▶ _Exercise goal_
Please copy out the wrestling column on Randy Orton and Stone Cold word for word, from start to finish.

▶ _Given passage_
May 11th, 2011 3 comments

Stone Cold's 'hair-apparent'?

WWE desperately wants Randy Orton to become the next anti-hero babyface a la Steve Austin; capturing that kind of Stone Cold magic is like capturing lightning in a beer bottle. It doesn’t come along every day, and it sure as hell won’t come with forced material from WWE TV writers who, while they have a general idea of what the Stone Cold character was about, they don’t understand is that Austin was a product of the territory days, when you were encouraged to speak your mind, say you want as an extension of yourself with the volume turned way the hell up. No one fed Austin that 3:16 line directed at Jake Roberts at King of the Ring, which ended up selling more T-shirts than Hulk Hogan ever dreamed and helped create a pop-culture phenomenon that made wrestling “cool” again.

Two years ago, Orton was a heel who was beginning to hear cheers despite his dirty deeds–once again, a classic case of the fans deciding whether a character is a babyface or a heel. WWE Creative thought they had the next Stone Cold. (Overheard at TV meetings: “First the Rattlesnake, now the Viper!” and “Orton wears black trunks and black boots too!”) But the execution of the Legacy breakup was pathetic, in part because Ted DiBiase and Cody Rhodes were never elevated past the level of Orton’s flunkies, and the storyline was convoluted, even by TNA standards. What should have been a slam-dunk scenario to turn Orton never had a chance because no cared about DiBiase or Rhodes, with the latter only now emerging as a character while the former is floundering to find his identity despite having one of the hottest Divas on his arm. The biggest problem is that Orton doesn’t resonate with the fans in the same vein as Stone Cold–his delivery during promos is the same as a face or a heel, and he simply doesn’t have that blue-collar connection with the crowd that the boss-beating, beer-drinking SOB did.

▶ _Dataset rows_

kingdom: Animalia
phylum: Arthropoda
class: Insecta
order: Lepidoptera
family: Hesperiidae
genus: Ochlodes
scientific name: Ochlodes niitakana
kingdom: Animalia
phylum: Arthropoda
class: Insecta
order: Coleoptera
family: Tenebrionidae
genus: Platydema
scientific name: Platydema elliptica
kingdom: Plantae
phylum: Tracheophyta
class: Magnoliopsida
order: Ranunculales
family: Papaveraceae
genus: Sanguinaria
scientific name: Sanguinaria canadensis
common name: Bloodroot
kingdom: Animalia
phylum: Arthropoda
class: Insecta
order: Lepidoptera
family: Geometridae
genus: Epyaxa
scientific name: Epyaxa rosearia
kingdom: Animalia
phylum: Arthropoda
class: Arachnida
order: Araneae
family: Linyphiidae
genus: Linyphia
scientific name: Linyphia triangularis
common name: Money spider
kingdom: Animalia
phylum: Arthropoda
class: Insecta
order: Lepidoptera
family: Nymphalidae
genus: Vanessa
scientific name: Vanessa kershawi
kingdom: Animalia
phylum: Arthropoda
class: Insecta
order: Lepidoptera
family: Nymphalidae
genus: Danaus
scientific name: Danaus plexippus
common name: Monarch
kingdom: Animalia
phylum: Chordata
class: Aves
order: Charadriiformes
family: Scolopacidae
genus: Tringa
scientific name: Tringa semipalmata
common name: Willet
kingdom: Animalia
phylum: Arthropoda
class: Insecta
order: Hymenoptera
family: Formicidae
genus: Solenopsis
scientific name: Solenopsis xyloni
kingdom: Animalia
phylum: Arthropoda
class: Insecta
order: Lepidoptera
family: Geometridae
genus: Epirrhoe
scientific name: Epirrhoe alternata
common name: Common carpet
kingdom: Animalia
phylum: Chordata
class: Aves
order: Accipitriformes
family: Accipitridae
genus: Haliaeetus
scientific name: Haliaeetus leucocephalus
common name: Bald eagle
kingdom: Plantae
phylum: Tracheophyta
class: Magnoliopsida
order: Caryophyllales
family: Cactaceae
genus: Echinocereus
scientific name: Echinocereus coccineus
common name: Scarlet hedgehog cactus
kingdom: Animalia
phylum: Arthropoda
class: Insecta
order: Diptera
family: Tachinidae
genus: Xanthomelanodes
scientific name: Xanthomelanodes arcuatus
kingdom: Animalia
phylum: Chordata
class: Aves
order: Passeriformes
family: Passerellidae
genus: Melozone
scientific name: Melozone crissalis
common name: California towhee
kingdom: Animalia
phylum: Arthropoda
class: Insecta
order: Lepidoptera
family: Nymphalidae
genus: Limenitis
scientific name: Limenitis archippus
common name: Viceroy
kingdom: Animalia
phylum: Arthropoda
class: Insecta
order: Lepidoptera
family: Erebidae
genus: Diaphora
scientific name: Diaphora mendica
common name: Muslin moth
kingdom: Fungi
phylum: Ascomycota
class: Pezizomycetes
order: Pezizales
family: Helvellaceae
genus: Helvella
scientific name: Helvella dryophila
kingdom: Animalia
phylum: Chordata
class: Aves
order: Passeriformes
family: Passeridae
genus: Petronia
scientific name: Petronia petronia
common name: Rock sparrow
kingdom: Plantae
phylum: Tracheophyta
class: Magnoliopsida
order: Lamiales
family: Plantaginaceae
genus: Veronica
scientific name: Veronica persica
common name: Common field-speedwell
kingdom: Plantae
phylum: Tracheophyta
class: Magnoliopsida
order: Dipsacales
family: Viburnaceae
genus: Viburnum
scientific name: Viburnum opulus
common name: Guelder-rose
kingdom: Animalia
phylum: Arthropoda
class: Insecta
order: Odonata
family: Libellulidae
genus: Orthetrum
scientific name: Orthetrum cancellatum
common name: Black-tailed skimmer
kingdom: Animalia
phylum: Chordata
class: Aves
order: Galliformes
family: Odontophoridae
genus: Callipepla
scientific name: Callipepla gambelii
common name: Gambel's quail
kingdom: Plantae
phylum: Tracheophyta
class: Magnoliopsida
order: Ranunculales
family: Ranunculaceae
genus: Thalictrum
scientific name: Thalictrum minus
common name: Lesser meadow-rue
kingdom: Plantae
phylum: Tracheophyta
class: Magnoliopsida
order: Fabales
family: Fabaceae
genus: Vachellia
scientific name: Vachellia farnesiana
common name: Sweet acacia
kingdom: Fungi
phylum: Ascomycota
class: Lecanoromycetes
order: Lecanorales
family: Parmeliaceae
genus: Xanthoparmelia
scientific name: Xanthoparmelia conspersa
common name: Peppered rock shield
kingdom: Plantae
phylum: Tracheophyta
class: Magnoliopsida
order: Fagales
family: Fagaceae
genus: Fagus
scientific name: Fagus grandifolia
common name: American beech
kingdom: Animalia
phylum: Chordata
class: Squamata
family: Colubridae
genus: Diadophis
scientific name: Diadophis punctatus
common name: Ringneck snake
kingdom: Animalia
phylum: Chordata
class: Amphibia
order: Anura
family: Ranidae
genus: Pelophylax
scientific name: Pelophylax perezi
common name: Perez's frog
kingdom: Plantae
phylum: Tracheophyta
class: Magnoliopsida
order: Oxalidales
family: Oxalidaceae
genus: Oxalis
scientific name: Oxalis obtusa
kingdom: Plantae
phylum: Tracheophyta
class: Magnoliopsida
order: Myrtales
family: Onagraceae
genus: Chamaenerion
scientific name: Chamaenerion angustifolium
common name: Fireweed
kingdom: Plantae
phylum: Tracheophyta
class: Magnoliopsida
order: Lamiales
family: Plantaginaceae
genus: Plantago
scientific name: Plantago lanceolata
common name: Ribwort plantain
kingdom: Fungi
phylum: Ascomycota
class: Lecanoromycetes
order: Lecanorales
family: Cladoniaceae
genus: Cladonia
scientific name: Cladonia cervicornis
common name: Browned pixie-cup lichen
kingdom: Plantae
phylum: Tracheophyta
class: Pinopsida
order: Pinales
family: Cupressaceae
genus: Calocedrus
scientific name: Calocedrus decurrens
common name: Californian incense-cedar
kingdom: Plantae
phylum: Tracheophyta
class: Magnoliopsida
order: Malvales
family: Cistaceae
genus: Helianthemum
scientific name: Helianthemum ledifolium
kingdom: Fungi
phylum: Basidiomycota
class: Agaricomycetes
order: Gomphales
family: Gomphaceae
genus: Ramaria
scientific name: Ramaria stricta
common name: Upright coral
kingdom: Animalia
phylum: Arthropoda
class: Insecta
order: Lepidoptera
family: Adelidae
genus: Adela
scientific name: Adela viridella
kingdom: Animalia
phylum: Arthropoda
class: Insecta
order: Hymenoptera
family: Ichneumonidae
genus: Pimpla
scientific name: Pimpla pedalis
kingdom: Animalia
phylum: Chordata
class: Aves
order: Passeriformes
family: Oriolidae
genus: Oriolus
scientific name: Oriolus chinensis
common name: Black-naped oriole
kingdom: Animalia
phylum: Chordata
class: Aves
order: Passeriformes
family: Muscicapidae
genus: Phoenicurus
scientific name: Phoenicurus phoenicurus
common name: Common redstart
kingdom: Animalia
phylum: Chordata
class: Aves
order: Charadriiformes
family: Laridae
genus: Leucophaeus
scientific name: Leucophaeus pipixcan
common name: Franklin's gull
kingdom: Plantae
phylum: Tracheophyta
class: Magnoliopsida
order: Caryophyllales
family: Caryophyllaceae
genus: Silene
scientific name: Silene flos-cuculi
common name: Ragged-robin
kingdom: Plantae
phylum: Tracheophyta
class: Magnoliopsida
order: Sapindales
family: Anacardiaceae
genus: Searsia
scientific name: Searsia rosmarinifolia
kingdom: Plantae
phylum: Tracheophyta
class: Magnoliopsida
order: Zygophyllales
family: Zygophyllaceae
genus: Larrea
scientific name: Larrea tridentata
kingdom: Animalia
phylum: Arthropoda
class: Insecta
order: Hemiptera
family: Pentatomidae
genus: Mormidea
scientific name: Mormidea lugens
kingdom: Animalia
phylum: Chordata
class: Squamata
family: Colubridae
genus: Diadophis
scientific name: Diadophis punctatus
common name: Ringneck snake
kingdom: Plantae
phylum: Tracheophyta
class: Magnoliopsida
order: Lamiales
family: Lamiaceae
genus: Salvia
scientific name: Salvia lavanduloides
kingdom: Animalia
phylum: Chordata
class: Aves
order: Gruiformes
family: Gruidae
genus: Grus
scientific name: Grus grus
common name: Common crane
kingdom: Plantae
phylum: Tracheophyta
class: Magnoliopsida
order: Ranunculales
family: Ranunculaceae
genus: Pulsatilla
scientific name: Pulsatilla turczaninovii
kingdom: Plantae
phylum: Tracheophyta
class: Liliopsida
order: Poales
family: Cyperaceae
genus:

▶ _Output of the task_
May 11th, 2011 3 comments

Stone Cold's 'hair-apparent'?

WWE desperately wants Randy Orton to become the next anti-hero babyface a la Steve Austin; capturing that kind of Stone Cold magic is like capturing lightning in a beer bottle. It doesn’t come along every day, and it sure as hell won’t come with forced material from WWE TV writers who, while they have a general idea of what the Stone Cold character was about, they don’t understand is that Austin was a product of the territory days, when you were encouraged to speak your mind, say you want as an extension of yourself with the volume turned way the hell up. No one fed Austin that 3:16 line directed at Jake Roberts at King of the Ring, which ended up selling more T-shirts than Hulk Hogan ever dreamed and helped create a pop-culture phenomenon that made wrestling “cool” again.

Two years ago, Orton was a heel who was beginning to hear cheers despite his dirty deeds–once again, a classic case of the fans deciding whether a character is a babyface or a heel. WWE Creative thought they had the next Stone Cold. (Overheard at TV meetings: “First the Rattlesnake, now the Viper!” and “Orton wears black trunks and black boots too!”) But the execution of the Legacy breakup was pathetic, in part because Ted DiBiase and Cody Rhodes were never elevated past the level of Orton’s flunkies, and the storyline was convoluted, even by TNA standards. What should have been a slam-dunk scenario to turn Orton never had a chance because no cared about DiBiase or Rhodes, with the latter only now emerging as a character while the former is floundering to find his identity despite having one of the hottest Divas on his arm. The biggest problem is that Orton doesn’t resonate with the fans in the same vein as Stone Cold–his delivery during promos is the same as a face or a heel, and he simply doesn’t have that blue-collar connection with the crowd that the boss-beating, beer-drinking SOB did.